Ihr habt „London Calling“ nicht?
Wenn die Berliner Punkrocker Beatsteakes ins Festival ziehen, freuen sie sich auf die Auftritte alter Idole - ihre eigenen Fans sind viel zu jung dafür
Hamburg, Januar 2004: Die Beatsteaks spielen ein schon seit Wochen ausverkauftes Konzert zur Veröffentlichung ihres vierten Albums „Smack Smash“. Fast droht der Ansturm den absichtlich klein gehaltenen Rahmen zu sprengen. Schwitzende Jungs und Mädchen in leicht angepunkten Outfits drängen sich vor der kleinen Bühne. Dies ist der Moment, in dem Sänger Arnim Teutoburg-Weiß und seine Kollegen auch dem letzten Zweifler am Rande des Pulks mit einem Sturm aus Punkrock und Herzblut die Skepsisfalten aus dem Gesicht bügeln.
Begonnen hat die Karriere der fünf Berliner mit Faible für drei Akkorde und britische Helden aus den Achtzigern im Jahr 1995. Das erste Demo verkaufte sich per Eigenvertrieb massenweise, zwei Jahre später dann das hardcorelastige Debütalbum „48/49“ auf einem kleinen Berliner Label. Zwischendurch spielten sie mit den Sex Pistols, Lagwagon, Faith No More und der Bloodhound Gang, und 1998 wurden sie als erste deutsche Band vom renommierten Punkrock-Label Epitaph verhaftet. Die beiden folgenden, mehr zu Rock und Melodie tendierenden Alben verkauften sich mehr als ordentlich, und spätestens seit dem Genre-Hit „Let Me In“ gehören die Beatsteaks zum festen Beschallungsarsenal aller Festival-Campingplätze, auch wenn sie ausnahmsweise mal nicht selbst auftreten.
„Wir lieben Festivals“, betont Sänger Arnim. „Touren allgemein ist schon grandios, aber Festivals sind etwas ganz Besonderes. Man trifft all die Bands, mit denen man befreundet ist oder von denen man selbst Fan ist.“ Gitarrist Bernd Kurtzke nickt: „Unser großter Traum ist das Roskilde-Festival. Da sind wir noch nie aufgetreten, das fehlt noch in unserer Sammlung.“ Berührungsängste angesichts angetrunkener Fans haben die fünf nicht „Es ist schon unglaublich, dass manche Leute stundenlang anstehen, um Autogramme von uns zu bekommen. Wir freuen uns darüber, deshalb wäre es unverschämt, plötzlich arrogante Starallüren heraushängen zu lassen“, sagt Arnim.
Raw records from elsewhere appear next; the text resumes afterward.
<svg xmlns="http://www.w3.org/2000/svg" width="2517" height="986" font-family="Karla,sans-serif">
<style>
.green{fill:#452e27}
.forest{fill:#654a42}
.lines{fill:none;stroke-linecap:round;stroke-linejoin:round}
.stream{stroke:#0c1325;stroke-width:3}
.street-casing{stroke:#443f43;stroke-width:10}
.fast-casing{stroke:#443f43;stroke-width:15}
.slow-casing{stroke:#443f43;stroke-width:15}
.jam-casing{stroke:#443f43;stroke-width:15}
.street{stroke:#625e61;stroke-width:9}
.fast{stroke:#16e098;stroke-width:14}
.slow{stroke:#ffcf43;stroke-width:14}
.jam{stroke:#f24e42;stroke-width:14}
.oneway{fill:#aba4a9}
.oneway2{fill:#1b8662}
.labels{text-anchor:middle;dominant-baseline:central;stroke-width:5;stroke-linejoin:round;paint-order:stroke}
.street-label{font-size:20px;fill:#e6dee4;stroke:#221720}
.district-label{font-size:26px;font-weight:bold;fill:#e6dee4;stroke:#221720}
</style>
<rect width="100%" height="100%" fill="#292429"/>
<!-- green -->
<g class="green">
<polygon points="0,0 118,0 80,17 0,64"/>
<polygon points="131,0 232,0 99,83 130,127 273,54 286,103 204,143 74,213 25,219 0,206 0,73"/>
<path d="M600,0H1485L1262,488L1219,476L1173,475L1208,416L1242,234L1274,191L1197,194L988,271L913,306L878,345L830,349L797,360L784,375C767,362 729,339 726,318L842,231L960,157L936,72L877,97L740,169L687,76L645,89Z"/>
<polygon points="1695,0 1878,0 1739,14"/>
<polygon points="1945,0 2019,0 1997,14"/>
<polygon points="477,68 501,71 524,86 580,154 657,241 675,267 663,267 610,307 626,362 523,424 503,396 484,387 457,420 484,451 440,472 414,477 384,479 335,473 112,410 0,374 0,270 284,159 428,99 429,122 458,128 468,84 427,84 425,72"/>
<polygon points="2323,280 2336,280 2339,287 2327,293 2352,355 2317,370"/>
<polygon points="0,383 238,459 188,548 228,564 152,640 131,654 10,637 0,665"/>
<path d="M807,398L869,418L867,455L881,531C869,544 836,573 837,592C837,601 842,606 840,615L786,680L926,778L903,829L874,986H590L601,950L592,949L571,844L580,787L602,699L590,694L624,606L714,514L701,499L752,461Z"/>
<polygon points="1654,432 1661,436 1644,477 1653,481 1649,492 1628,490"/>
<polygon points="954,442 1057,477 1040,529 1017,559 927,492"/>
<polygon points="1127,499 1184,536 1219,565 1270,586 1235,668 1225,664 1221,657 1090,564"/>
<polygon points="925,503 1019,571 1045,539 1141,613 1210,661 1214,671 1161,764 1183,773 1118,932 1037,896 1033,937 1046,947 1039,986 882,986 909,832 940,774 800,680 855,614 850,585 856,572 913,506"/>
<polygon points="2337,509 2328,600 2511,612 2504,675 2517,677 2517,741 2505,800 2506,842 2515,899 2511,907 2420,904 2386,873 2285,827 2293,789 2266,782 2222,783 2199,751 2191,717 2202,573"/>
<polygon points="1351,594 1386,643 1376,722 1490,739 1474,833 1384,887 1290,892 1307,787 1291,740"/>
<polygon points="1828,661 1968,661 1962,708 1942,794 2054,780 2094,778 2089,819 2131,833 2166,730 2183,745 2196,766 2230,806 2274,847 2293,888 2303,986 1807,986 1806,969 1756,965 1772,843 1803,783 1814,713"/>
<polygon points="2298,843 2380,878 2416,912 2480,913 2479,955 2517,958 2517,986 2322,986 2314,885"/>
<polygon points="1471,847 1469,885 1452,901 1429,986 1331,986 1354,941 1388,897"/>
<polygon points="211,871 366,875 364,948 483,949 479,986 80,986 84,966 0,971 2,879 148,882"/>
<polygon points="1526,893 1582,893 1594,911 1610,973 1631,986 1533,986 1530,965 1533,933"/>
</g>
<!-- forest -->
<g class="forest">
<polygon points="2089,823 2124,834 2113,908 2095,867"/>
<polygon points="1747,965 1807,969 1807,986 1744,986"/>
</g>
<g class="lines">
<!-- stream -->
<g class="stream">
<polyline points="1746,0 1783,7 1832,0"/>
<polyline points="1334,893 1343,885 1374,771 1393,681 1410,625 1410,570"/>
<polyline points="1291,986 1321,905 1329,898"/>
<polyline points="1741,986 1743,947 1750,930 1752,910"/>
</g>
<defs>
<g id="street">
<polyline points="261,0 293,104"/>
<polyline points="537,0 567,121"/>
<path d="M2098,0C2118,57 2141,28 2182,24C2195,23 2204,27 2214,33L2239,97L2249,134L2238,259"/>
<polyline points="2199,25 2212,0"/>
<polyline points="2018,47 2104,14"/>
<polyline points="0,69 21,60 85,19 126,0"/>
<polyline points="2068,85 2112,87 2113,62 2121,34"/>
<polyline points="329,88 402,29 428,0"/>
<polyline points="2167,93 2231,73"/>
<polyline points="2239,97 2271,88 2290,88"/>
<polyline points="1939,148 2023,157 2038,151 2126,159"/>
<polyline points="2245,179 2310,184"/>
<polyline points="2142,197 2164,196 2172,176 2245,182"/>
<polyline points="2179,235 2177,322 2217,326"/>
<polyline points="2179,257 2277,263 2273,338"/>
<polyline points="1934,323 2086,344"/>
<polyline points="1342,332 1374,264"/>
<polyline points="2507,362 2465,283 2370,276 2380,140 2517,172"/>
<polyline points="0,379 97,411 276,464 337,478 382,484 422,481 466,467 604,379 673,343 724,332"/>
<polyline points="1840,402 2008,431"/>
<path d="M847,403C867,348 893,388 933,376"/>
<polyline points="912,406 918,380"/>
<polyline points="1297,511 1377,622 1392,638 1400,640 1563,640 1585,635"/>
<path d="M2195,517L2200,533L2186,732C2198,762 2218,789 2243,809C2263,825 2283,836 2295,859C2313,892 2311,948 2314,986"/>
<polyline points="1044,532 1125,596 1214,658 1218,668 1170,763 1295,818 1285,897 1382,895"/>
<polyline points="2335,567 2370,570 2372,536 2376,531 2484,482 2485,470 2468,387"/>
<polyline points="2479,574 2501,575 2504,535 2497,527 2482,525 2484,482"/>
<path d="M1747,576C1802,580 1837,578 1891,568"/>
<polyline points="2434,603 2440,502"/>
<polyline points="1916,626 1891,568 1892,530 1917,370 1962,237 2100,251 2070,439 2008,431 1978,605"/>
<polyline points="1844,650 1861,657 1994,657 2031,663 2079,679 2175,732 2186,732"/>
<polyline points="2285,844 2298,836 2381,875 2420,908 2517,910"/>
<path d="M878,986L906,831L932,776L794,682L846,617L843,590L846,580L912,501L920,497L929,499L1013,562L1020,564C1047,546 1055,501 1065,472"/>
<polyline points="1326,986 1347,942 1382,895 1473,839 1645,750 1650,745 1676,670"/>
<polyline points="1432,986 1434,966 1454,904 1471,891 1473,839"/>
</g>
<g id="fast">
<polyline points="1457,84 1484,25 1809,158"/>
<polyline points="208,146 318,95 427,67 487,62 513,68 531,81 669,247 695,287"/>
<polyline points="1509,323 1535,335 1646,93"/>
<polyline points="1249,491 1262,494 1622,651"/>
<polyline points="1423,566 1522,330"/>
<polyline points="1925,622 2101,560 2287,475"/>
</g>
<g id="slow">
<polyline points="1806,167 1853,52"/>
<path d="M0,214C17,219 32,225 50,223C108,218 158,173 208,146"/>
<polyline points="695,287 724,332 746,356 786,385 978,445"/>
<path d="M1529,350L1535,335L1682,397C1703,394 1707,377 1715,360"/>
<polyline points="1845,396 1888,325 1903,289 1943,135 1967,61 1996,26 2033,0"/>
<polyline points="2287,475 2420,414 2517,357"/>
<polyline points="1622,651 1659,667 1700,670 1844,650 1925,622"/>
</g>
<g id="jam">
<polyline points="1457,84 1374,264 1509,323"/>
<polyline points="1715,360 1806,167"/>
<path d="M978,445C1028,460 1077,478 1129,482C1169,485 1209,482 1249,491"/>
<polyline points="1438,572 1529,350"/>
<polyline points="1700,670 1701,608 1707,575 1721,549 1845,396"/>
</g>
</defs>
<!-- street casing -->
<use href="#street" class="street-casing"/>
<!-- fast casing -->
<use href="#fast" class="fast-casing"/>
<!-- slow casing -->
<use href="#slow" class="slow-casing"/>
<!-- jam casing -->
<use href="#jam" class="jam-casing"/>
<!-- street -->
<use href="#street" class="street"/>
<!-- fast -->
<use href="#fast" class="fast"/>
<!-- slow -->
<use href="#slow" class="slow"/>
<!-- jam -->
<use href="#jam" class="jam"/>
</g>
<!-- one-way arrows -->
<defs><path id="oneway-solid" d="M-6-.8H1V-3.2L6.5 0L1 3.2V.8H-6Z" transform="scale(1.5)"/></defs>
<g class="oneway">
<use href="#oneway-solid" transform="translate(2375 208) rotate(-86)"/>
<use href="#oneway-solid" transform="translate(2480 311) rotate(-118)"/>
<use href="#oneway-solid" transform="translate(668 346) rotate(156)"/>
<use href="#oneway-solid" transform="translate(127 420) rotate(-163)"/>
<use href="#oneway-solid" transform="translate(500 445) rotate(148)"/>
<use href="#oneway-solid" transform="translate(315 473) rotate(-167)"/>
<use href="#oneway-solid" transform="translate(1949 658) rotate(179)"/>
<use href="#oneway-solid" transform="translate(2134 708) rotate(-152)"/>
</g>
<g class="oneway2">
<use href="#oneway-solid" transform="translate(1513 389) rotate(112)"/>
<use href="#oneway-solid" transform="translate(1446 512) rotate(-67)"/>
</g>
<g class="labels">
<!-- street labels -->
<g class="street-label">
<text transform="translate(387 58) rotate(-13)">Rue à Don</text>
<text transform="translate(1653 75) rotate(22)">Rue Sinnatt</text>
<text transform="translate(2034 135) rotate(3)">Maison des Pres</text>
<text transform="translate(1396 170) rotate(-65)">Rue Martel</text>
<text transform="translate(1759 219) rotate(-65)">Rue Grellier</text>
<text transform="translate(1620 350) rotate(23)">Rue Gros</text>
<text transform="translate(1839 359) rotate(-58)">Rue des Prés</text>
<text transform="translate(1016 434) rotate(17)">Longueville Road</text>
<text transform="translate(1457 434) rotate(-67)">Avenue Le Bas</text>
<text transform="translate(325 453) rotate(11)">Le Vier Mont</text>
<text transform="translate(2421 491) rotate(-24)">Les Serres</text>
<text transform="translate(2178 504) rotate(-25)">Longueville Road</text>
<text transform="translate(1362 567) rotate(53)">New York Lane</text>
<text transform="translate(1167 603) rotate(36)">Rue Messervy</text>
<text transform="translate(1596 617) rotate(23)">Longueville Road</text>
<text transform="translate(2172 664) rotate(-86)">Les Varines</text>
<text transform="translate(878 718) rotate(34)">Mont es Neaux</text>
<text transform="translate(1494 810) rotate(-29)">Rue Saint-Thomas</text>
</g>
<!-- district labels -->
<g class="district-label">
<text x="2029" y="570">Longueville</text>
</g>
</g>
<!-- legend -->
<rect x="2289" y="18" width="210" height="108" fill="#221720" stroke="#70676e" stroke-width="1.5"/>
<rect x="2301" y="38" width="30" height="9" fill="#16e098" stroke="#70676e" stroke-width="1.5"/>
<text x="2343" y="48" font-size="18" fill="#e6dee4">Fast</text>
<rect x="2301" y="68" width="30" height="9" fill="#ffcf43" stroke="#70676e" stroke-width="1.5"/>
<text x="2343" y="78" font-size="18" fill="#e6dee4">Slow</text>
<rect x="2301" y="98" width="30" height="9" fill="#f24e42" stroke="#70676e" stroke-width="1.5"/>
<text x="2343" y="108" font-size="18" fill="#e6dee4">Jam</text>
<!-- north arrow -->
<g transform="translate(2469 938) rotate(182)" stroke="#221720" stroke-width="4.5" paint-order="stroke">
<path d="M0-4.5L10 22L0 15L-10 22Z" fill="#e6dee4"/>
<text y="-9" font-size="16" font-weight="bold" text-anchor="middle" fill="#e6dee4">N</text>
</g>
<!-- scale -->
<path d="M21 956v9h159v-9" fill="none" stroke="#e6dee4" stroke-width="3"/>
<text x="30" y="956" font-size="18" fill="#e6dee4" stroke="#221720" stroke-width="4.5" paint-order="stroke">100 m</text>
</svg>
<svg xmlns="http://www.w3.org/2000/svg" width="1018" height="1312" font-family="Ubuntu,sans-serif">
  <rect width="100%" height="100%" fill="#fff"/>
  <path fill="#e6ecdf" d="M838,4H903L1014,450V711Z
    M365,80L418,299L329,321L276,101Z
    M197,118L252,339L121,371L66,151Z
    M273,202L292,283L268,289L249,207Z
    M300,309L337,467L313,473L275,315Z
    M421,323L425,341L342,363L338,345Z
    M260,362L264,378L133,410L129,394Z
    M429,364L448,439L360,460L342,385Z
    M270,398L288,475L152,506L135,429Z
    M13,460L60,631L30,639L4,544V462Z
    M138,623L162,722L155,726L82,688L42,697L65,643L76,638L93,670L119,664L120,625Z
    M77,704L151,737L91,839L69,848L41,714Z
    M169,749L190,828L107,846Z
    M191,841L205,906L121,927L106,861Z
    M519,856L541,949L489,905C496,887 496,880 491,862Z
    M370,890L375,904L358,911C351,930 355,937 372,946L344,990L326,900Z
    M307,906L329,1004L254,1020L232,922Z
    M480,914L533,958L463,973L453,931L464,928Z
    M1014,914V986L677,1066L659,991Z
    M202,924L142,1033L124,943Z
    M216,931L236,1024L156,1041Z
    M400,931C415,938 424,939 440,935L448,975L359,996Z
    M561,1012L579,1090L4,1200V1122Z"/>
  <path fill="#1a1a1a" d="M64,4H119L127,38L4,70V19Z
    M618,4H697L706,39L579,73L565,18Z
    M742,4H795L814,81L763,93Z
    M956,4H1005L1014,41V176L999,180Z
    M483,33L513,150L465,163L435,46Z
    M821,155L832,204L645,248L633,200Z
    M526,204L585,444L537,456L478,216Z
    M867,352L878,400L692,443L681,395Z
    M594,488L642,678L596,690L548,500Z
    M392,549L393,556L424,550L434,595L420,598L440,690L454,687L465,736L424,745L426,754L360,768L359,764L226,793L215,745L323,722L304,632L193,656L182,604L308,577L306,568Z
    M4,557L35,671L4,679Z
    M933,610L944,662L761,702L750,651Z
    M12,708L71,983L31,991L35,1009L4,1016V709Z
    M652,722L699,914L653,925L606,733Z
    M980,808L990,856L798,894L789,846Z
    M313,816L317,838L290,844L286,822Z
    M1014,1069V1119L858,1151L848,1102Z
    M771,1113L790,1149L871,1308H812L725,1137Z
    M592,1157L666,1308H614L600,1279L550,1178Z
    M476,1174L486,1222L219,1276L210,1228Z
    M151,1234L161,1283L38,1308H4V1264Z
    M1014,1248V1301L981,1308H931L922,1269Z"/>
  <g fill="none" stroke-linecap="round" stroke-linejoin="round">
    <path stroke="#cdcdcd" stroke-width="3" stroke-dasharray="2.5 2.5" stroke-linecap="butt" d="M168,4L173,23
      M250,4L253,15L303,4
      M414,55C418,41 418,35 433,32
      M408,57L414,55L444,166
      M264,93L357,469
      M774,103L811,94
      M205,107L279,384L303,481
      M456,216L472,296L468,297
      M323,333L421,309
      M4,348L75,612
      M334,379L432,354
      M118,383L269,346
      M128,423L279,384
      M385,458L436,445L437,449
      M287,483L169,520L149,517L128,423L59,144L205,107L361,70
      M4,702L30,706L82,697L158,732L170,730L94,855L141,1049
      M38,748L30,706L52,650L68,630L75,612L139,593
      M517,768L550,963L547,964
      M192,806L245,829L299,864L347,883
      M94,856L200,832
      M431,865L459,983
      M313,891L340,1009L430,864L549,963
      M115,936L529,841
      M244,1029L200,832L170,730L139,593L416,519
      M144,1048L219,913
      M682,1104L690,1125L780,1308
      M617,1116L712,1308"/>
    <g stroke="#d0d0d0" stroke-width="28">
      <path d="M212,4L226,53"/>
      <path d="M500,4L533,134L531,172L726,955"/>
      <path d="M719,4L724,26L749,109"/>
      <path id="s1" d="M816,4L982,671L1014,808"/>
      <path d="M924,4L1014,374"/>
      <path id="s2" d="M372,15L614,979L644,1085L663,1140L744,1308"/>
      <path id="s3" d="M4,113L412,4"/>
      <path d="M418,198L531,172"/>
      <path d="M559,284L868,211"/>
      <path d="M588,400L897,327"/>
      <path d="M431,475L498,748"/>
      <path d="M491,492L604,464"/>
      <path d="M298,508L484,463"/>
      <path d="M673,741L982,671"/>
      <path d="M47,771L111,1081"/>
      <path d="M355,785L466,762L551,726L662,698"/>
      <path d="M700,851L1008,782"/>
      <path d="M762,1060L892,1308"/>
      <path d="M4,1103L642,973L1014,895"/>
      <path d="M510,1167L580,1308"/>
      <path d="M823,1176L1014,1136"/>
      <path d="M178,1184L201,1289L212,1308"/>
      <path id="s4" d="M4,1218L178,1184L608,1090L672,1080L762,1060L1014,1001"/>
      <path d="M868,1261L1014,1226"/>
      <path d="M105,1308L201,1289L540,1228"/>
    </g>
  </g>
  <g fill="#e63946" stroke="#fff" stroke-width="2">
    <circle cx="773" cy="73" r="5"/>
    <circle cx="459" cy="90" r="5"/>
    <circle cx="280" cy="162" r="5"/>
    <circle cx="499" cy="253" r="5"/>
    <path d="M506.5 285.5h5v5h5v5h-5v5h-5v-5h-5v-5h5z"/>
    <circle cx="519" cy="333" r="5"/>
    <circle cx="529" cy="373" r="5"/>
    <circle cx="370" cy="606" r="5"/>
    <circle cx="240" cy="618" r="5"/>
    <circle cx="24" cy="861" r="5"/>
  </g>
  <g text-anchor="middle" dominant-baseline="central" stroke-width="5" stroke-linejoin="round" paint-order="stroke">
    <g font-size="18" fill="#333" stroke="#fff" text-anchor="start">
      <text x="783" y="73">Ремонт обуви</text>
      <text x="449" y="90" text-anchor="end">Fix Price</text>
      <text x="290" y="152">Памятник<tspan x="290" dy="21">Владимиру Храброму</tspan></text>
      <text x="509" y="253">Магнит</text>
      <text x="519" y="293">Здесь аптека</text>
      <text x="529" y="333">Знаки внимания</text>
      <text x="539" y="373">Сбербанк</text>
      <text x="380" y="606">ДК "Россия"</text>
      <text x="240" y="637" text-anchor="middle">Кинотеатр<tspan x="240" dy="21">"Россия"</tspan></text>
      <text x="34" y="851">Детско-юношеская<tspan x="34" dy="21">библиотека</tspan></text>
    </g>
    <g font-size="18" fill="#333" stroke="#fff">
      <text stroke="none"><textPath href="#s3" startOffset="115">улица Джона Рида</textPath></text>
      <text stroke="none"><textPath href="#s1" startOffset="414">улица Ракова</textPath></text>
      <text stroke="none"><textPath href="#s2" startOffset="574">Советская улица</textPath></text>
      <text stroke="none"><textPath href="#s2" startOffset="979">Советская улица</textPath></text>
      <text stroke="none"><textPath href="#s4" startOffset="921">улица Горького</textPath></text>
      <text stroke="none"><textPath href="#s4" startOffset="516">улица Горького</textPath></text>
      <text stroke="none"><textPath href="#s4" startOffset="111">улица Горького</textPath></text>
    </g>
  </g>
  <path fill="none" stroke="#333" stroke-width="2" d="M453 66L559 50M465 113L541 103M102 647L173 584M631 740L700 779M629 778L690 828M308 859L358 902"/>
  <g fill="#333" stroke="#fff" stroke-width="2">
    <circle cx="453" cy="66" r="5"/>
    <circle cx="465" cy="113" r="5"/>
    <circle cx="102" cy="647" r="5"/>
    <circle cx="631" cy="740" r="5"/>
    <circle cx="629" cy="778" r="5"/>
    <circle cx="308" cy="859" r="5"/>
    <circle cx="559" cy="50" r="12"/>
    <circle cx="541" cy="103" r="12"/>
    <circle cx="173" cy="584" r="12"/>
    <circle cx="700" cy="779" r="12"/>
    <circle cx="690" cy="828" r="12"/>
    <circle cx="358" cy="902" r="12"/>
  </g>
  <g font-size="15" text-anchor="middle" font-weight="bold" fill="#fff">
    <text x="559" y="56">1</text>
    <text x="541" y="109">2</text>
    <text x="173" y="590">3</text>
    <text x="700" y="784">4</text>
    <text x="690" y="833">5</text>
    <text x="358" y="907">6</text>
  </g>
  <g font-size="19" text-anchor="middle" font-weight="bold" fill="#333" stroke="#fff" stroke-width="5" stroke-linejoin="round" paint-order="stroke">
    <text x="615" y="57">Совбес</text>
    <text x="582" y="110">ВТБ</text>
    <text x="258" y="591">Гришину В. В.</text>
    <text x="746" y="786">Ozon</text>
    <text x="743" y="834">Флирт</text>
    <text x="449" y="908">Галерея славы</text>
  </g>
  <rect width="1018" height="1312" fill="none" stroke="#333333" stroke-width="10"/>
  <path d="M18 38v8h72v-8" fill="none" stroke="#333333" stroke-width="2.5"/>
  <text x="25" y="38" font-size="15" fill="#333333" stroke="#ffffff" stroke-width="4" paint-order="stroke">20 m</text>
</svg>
Einmal jedoch konnte er den Ansturm während einer Autogrammstunde nicht unkommentiert über sich ergehen lassen: „Auf der Bühne nebenan trat gerade Iggy Pop auf. Iggy Pop! Und da standen unglaublich viele Leute, die mit uns reden wollten. Das konnte ich gar nicht fassen, und ich habe gefragt: *Wisst ihr eigentlich, wen ihr da gerade verpasst?‘ und die Leute haben genickt und gesagt, dass sie unseretwegen gekommen seien. Das ist irre, da spielt eine Legende, und die Leute wollen lieber einen Händedruck und ein Autogramm von uns, als Iggy zu sehen!“
Das liegt wohl auch daran, dass viele Beatsteaks-Fans so jung sind, dass die Berliner jetzt schon für sie zu den alten Helden zählen. Es stört die Band nicht, wenn viele ihrer Anhänger The Clash vielleicht gar nicht kennen und so auch „Hello Joe“, die äußerst clashige Hommage an Joe Strummer auf dem aktuellen, sehr retropunkigen Album der Beatsteaks nicht verstehen. „Vielleicht können wir unseren Fans durch unsere Musik und die Kommunikation mit ihnen auch unsere Idole näher bringen“, hofft Arnim. Ein Grund, den Beatsteaks gutes Gelingen zu wünschen.